The Temple of the Magic Rats by Robert Brunton

E-book, on my iPad

This is an unpublished novel written by a friend of mine. He gave it to me as a Word document, but it was far more comfortable to read it in iBooks on my iPad, so I did a quick conversion.

The author is an award-winning exhibition designer, and this book, like his first (The Golden Pavillions) is semi-autobiographical and features the building of a trade exhibition, in this case in Tehran in the late 1960s. But Brunton is able to weave in the tragic story of the Kurds and their persecution, making their plight seem personal and very real.

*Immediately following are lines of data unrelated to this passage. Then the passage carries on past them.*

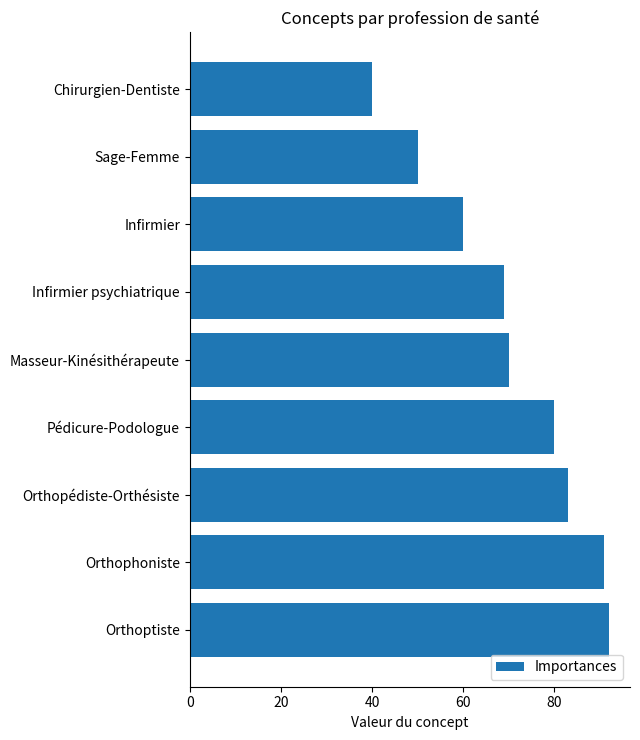

List the labels in order of value, smallest first.

Chirurgien-Dentiste, Sage-Femme, Infirmier, Infirmier psychiatrique, Masseur-Kinésithérapeute, Pédicure-Podologue, Orthopédiste-Orthésiste, Orthophoniste, Orthoptiste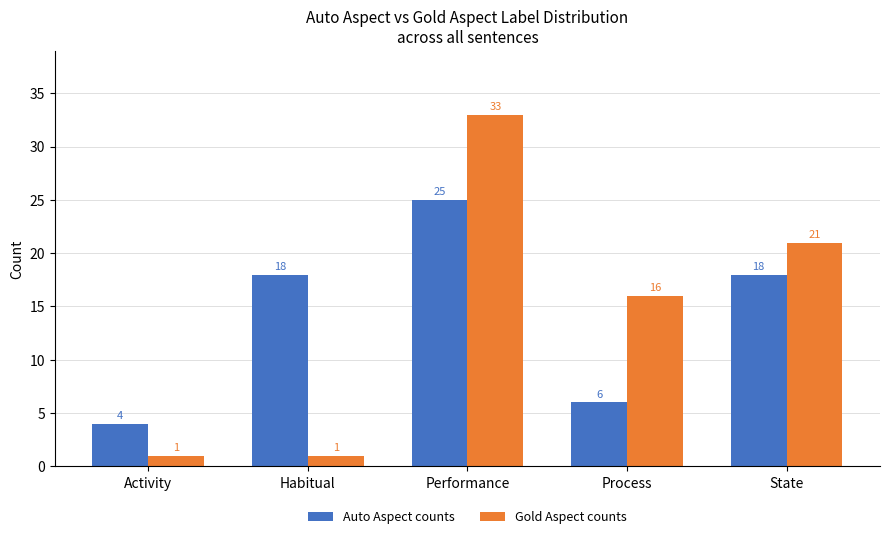

Reading left to right, list all the values displayed in this chart.

Auto Aspect counts: 4	18	25	6	18
Gold Aspect counts: 1	1	33	16	21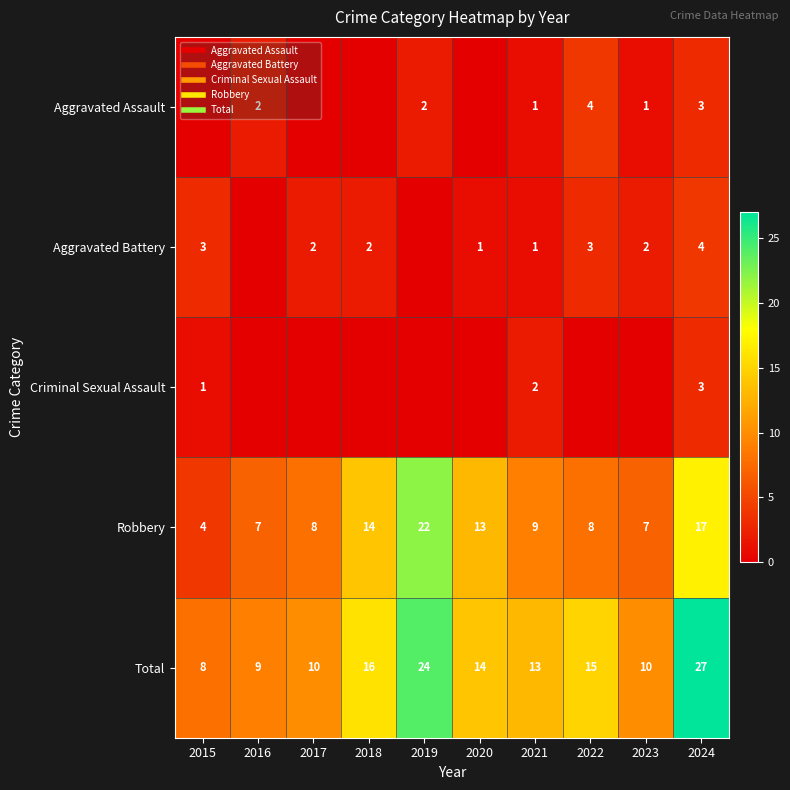

True or false: Aggravated Battery has a value of 2 at 2016.

False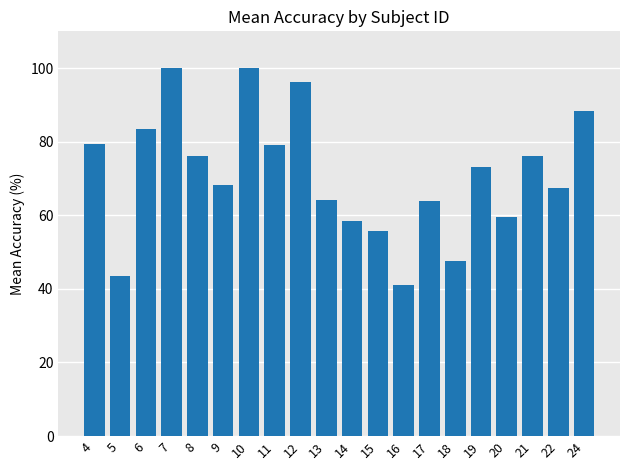

Count the number of categories in the chart.

20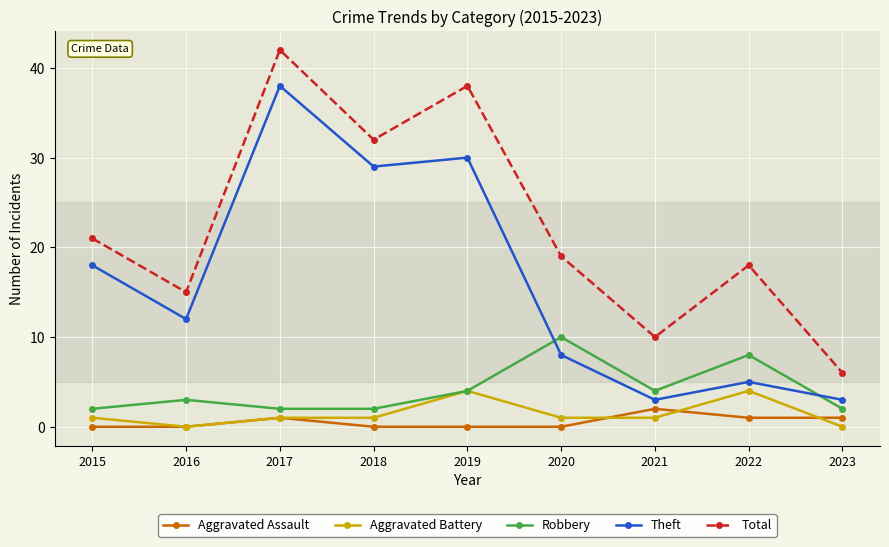

Reading left to right, transcribe all the data shown in this chart.

Aggravated Assault: 0	0	1	0	0	0	2	1	1
Aggravated Battery: 1	0	1	1	4	1	1	4	0
Robbery: 2	3	2	2	4	10	4	8	2
Theft: 18	12	38	29	30	8	3	5	3
Total: 21	15	42	32	38	19	10	18	6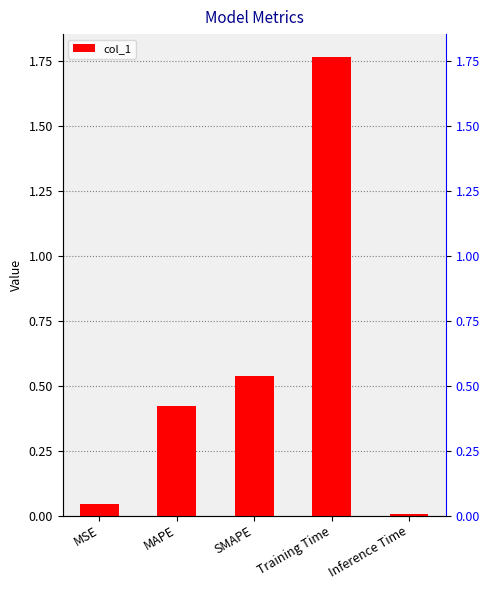

What position from the right is SMAPE?

3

Reading in the Brain by Stanislas Dehaene

E-book, on my iPad

Interesting non-fiction about the way that reading works from a neurological perspective. How did the human brain develop so that extremely specific areas of the brain seem to be dedicated to the reading process, when writing is a cultural construct only a few thousand years old, clearly too recent for these capabilities to have evolved? Dehaene answers that question in a satisfying manner, and elucidates much about the way we actually read and learn to read.

The Kite Runner by Khaled Hosseini

E-book, on my iPad

This is an award-winning novel by an Afghani writer, but to be honest I didn’t much enjoy it, nor did I feel that it gave much insight into Afghanistan’s plight today.

The Ghost by Robert Harris

Audiobook, on my iPhone

Entertaining novel about a ghost writer (whose name, appropriately, we never discover) hired to write the autobiography of an ex-Prime Minister of Britain (suspiciously similar to Tony Blair). Secrets are eventually revealed. Not great literature, but enjoyable enough.